KONI berduka atas wafatnya Donny Kesuma mantan atlet softball juara SEA Games 1997

id Donny Kesuma ,KONI Pusat ,Ketum KONI pusat ,Marciano Norman KONI

KONI berduka atas wafatnya Donny Kesuma mantan atlet softball juara SEA Games 1997

Dokumentasi mantan atlet softball Donny Kesuma yang menjuarai SEA Games 1997, Jakarta, Rabu (20/3/2024). ANTARA/HO-KONI Pusat

Jakarta (ANTARA) -
Komite Olahraga Nasional Indonesia (KONI) Pusat berduka atas wafatnya mantan atlet softball Donny Kesuma, yang merupakan bagian dari tim nasional yang menjuarai SEA Games 1997.
 
Ketua Umum KONI Pusat Marciano Norman mengatakan, dunia olahraga Indonesia diterpa duka dengan meninggalnya mantan atlet yang berposisi pitcher itu akibat penyakit jantung, pada Selasa 19 Maret lalu.

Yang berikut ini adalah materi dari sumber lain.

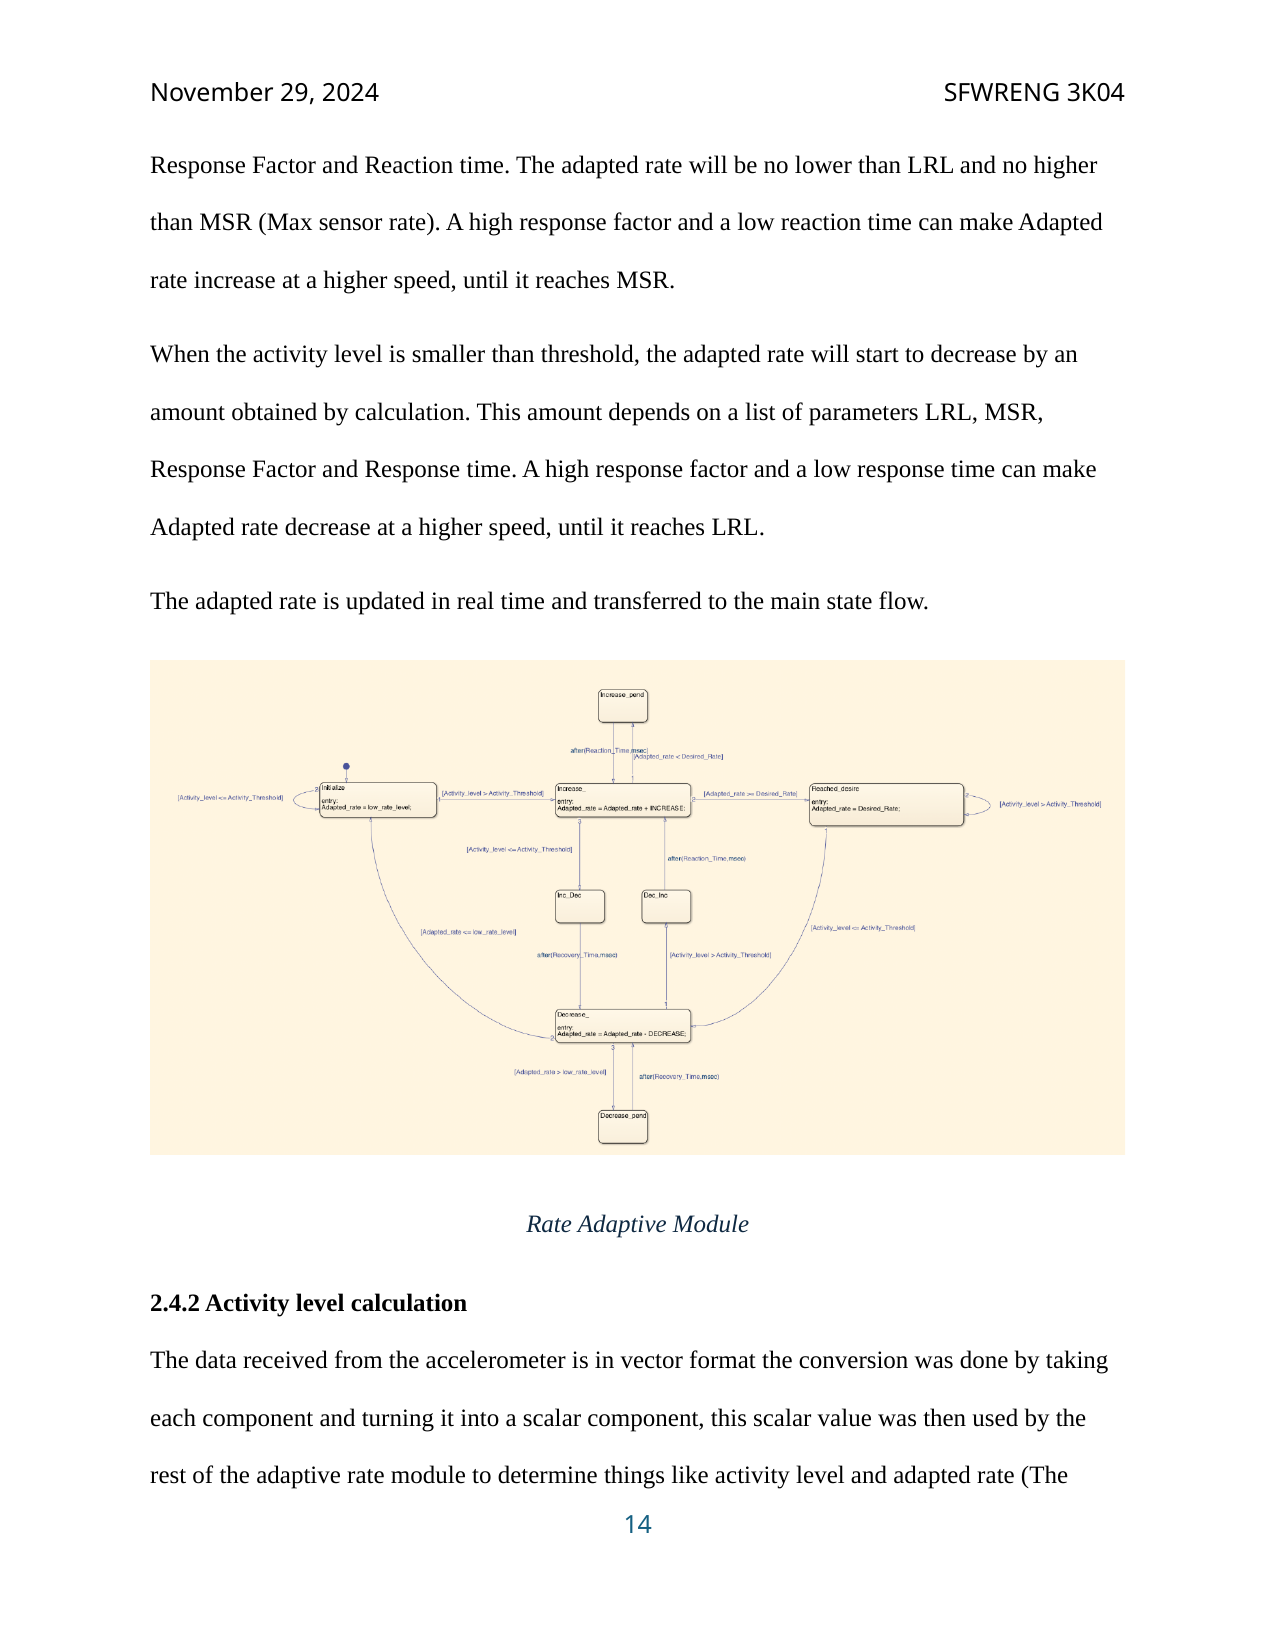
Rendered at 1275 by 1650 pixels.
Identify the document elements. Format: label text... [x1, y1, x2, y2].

text Rate Adaptive Module [150, 1209, 1125, 1238]
text 2.4.2 Activity level calculation [150, 1288, 1125, 1317]
text The adapted rate is updated in real time and transferred to the main state flow. [150, 586, 1125, 614]
picture [150, 660, 1125, 1155]
text When the activity level is smaller than threshold, the adapted rate will start to decrease by an amount obtained by calculation. This amount depends on a list of parameters LRL, MSR, Response Factor and Response time. A high response factor and a low response time can make Adapted rate decrease at a higher speed, until it reaches LRL. [150, 339, 1125, 540]
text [150, 1345, 1125, 1489]
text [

"Saya mengucapkan turut berduka cita yang mendalam atas meninggalnya Donny Kesuma. Semoga almarhum mendapatkan tempat terbaik di sisi Allah SWT dan keluarga yang ditinggalkan diberikan kekuatan," kata Marciano dalam keterangan tertulis dari laman resmi KONI Pusat yang dipantau ANTARA di Jakarta, Rabu.
 
Ia mengapresiasi Donny yang juga seorang aktor dengan segudang prestasi dan karya.
 
Purnawirawan jenderal bintang tiga itu menyampaikan bahwa almarhum merupakan sosok atlet ideal, karena berprestasi di dalam dan luar lapangan.
 
"Semoga ke depan, akan lahir atlet-atlet softball berprestasi yang akan mengharumkan nama Indonesia di kancah dunia," ujar dia.

Ketum KONI Bangka Belitung, Ricky Kurniawan, mengatakan Donny merupakan anggota dan bagian dari keluarga besar KONI provinsi tersebut.
 
Sosok almarhum dikenal sebagai sosok yang selalu berinisiatif menolong tanpa diminta, tidak sombong, dan kerap bercanda.
 
"Kaget waktu dapat info beliau tiba-tiba gagal jantung, padahal sempat membaik kondisinya, tapi lebih kaget lagi dapat info beliau sudah tidak ada," kata Ricky.
 
Selain menjadi atlet softball, Donny yang kelahiran Bandung pada 6 Juni 1968 itu juga dikenal sebagai aktor yang memiliki banyak karya sinetron dan film.
 
Di antaranya, Hari Berganti Hari (1999), Siti Nurbaya (2004), Jelita & Juwita (2005), Habibi dan Habibah (2005), Alisha (2007), dan Police 86 (2012). Sedangkan untuk film, pria bertubuh tinggi itu membintangi film Kawin Kontrak 3 (2013), Doea Tanda Cinta (2015), Why Do You Love Me (2023), hingga Mohon Doa Restu (2023).
 
Bahkan ia masih terlibat film yang belum dirilis yakni film terakhir dari trilogi Buya Hamka bersama aktor kawakan lain, yaitu Vino G. Bastian.